Through that observation, Williams learned, not only tangible skills like grading and putting extra attention toward students who may not pick up material as quickly, but also the intangibles necessary to make it through the year.
“A lot of patience and a lot of humor and being flexible—if you have those things, then you’ll make it,” Williams recalls with a laugh.
Now in her seventh year at MICDS, Williams has been honored as a Chair of Distinguished Teaching at our School, a three-year appointment given to exemplary members of the faculty. Another recipient, Marshall McCurties, also came to MICDS through the Teacher Apprenticeship program.
Because of the success of Williams, McCurties and other program alums, Assistant Head of School Brian Thomas has begun thinking about how to expand the program. Currently, one teaching apprentice joins the school every other year, but in Thomas’ vision, a cohort of six to 10 apprentices could join the school every year. This potential program would last two years and give young aspiring teachers hands-on experience in the classroom as well as the opportunity to earn a master’s degree in education from an institution of higher learning partner, like Washington University in St. Louis.

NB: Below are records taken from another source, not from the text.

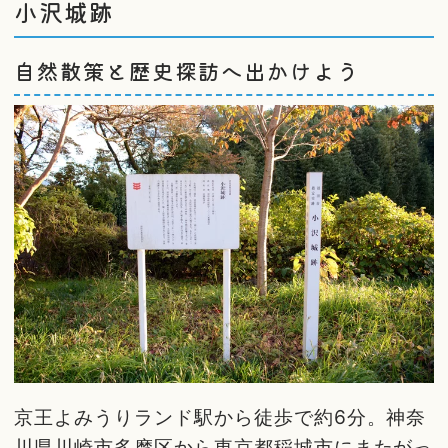
小沢城跡
自然散策と歴史探訪へ出かけよう
京王よみうりランド駅から徒歩で約6分。神奈
川県川崎市多摩区から東京都稲城市にまたがっ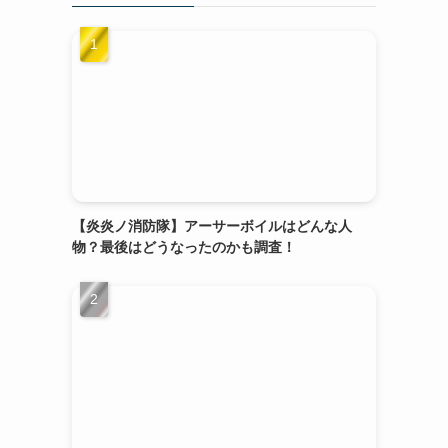
【炎炎ノ消防隊】アーサーボイルはどんな人
物？最後はどうなったのかも調査！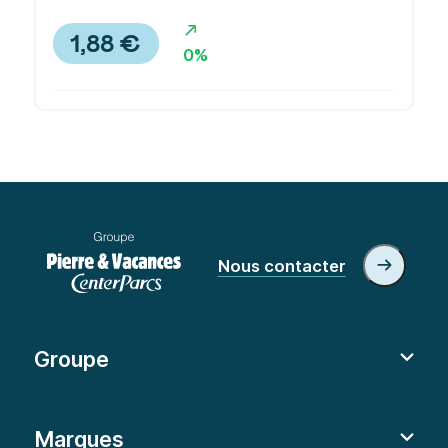
Action Pierre & Vacances
2026/08/07 17:35
1,88 €
0%
Nous contacter
Groupe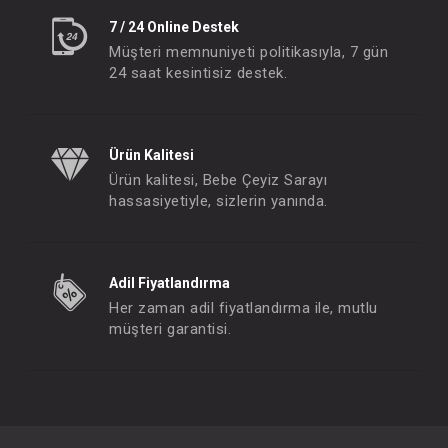
7 / 24 Online Destek
Müşteri memnuniyeti politikasıyla, 7 gün
24 saat kesintisiz destek.
Ürün Kalitesi
Ürün kalitesi, Bebe Çeyiz Sarayı
hassasiyetiyle, sizlerin yanında.
Adil Fiyatlandırma
Her zaman adil fiyatlandırma ile, mutlu
müşteri garantisi.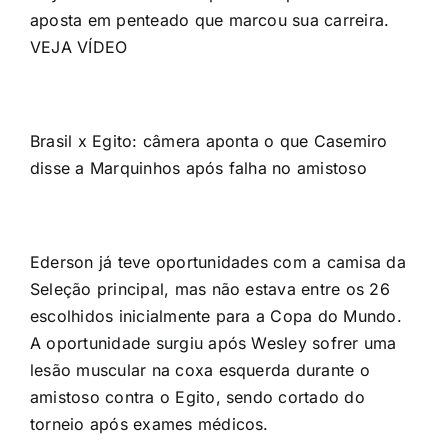
aposta em penteado que marcou sua carreira.
VEJA VÍDEO
Brasil x Egito: câmera aponta o que Casemiro
disse a Marquinhos após falha no amistoso
Ederson já teve oportunidades com a camisa da
Seleção principal, mas não estava entre os 26
escolhidos inicialmente para a Copa do Mundo.
A oportunidade surgiu após Wesley sofrer uma
lesão muscular na coxa esquerda durante o
amistoso contra o Egito, sendo cortado do
torneio após exames médicos.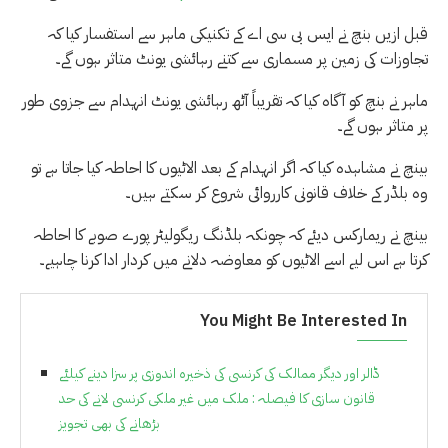
قبل ازیں بنچ نے ایس بی سی اے کے تکنیکی ماہر سے استفسار کیا کہ
تجاوزات کی زمین پر مسماری سے کتنے رہائشی یونٹ متاثر ہوں گے۔
ماہر نے بنچ کو آگاہ کیا کہ تقریباً آٹھ رہائشی یونٹ انہدام سے جزوی طور
پر متاثر ہوں گے۔
بینچ نے مشاہدہ کیا کہ اگر انہدام کے بعد الاٹیوں کا احاطہ کیا جاتا ہے تو
وہ بلڈر کے خلاف قانونی کارروائی شروع کر سکتے ہیں۔
بینچ نے ریمارکس دیئے کہ چونکہ بلڈنگ ریگولیٹر پورے صوبے کا احاطہ
کرتا ہے اس لیے اسے الاٹیوں کو معاوضہ دلانے میں کردار ادا کرنا چاہیے۔
You Might Be Interested In
ڈالر اور دیگر ممالک کی کرنسی کی ذخیرہ اندوزی پر سزا دینے کیلئے
قانون سازی کا فیصلہ : ملک میں غیر ملکی کرنسی لانے کی حد
بڑھانے کی بھی تجویز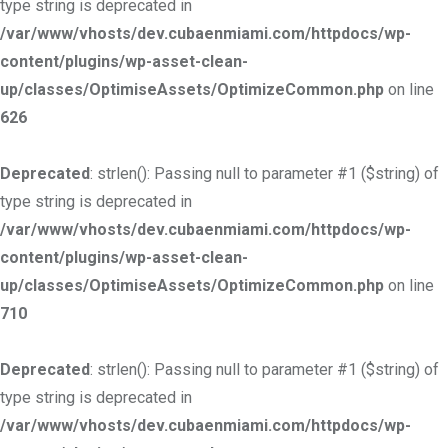
type string is deprecated in
/var/www/vhosts/dev.cubaenmiami.com/httpdocs/wp-
content/plugins/wp-asset-clean-
up/classes/OptimiseAssets/OptimizeCommon.php
on line
626
Deprecated
: strlen(): Passing null to parameter #1 ($string) of
type string is deprecated in
/var/www/vhosts/dev.cubaenmiami.com/httpdocs/wp-
content/plugins/wp-asset-clean-
up/classes/OptimiseAssets/OptimizeCommon.php
on line
710
Deprecated
: strlen(): Passing null to parameter #1 ($string) of
type string is deprecated in
/var/www/vhosts/dev.cubaenmiami.com/httpdocs/wp-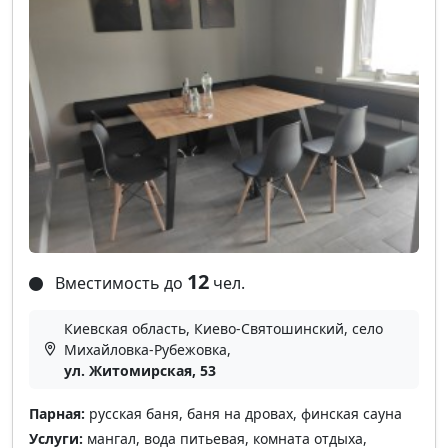
12
Вместимость до
чел.
Киевская область, Киево-Святошинский, село
Михайловка-Рубежовка,
ул. Житомирская, 53
Парная:
русская баня, баня на дровах, финская сауна
Услуги:
мангал, вода питьевая, комната отдыха,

A program like that would allow young people to avoid the catch-22 of not having experience but needing it to get a job. It would also create a system of potential hires for MICDS to pull from should an opening become available. According to Thomas, “we’re always looking for talented people who might be able to fill a certain niche that we might have, whether it be teaching or non-teaching.”
But while Thomas’ vision waits to come to fruition, the Teaching Apprenticeship Program still creates excellent teachers for MICDS. Williams, for one, finds pride in her award, not just as a personal honor, but also as a way to express her gratitude to the school.

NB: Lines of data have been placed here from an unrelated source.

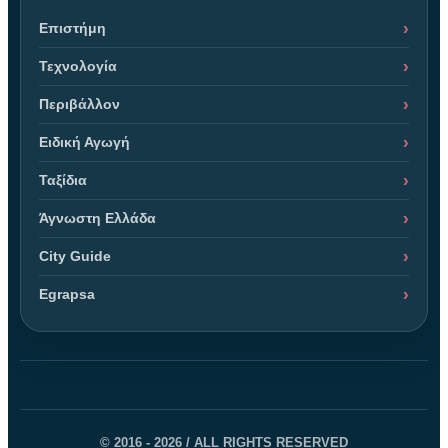
Επιστήμη
Τεχνολογία
Περιβάλλον
Ειδική Αγωγή
Ταξίδια
Άγνωστη Ελλάδα
City Guide
Egrapsa
© 2016 - 2026 / ALL RIGHTS RESERVED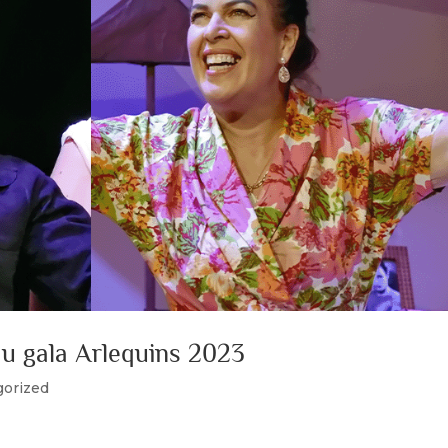
u gala Arlequins 2023
gorized
es Arlequins samedi soir le 10 juin. Voici les deux gagnants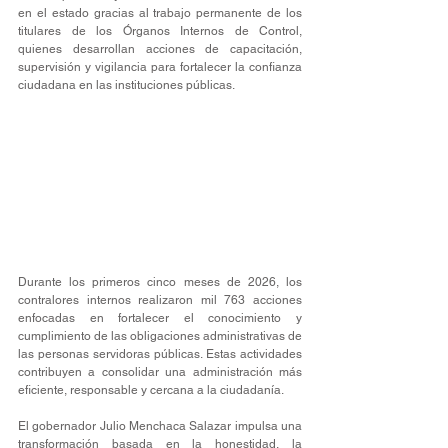
en el estado gracias al trabajo permanente de los 
titulares de los Órganos Internos de Control, 
quienes desarrollan acciones de capacitación, 
supervisión y vigilancia para fortalecer la confianza 
ciudadana en las instituciones públicas.
Durante los primeros cinco meses de 2026, los 
contralores internos realizaron mil 763 acciones 
enfocadas en fortalecer el conocimiento y 
cumplimiento de las obligaciones administrativas de 
las personas servidoras públicas. Estas actividades 
contribuyen a consolidar una administración más 
eficiente, responsable y cercana a la ciudadanía.
El gobernador Julio Menchaca Salazar impulsa una 
transformación basada en la honestidad, la 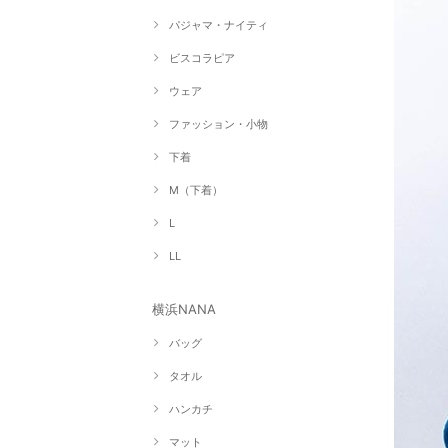
パジャマ・ナイティ
ビスコラピア
ウェア
ファッション・小物
下着
M（下着）
L
LL
横浜NANA
バッグ
タオル
ハンカチ
マット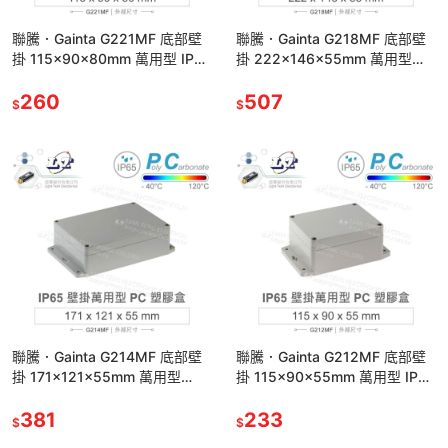
聯騰．Gainta G221MF 底部壁
聯騰．Gainta G218MF 底部壁
掛 115x90x80mm 萬用型 IP65
掛 222x146x55mm 萬用型
防塵防水 PC 塑膠盒
IP65 防塵防水 PC 塑膠盒
260
507
$
$
聯騰．Gainta G214MF 底部壁
聯騰．Gainta G212MF 底部壁
掛 171x121x55mm 萬用型
掛 115x90x55mm 萬用型 IP65
IP65 防塵防水 PC 塑膠盒
防塵防水 PC 塑膠盒
381
233
$
$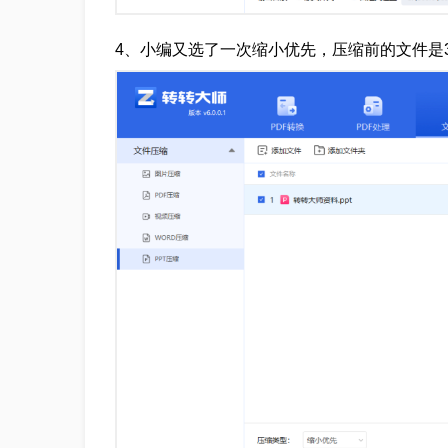
4、小编又选了一次缩小优先，压缩前的文件是35.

“It felt more like MICDS got a return on their investment,” Williams said. “They had taken a chance on me and given me that apprenticeship program, and then helped me grow into a teacher that they could be proud of.”
The true measure of a good teacher never comes from awards or honors though — it comes from the impact the teacher has on her students. And according to Mia Schroeder, no one has been more influential than Williams.
“When I think about my time here at MICDS and the teachers I most respect or had the most fun with or the learned the most from, it’s Ms. Williams,” Schroeder said. “I don’t know if I would be the same person that I am today without her.”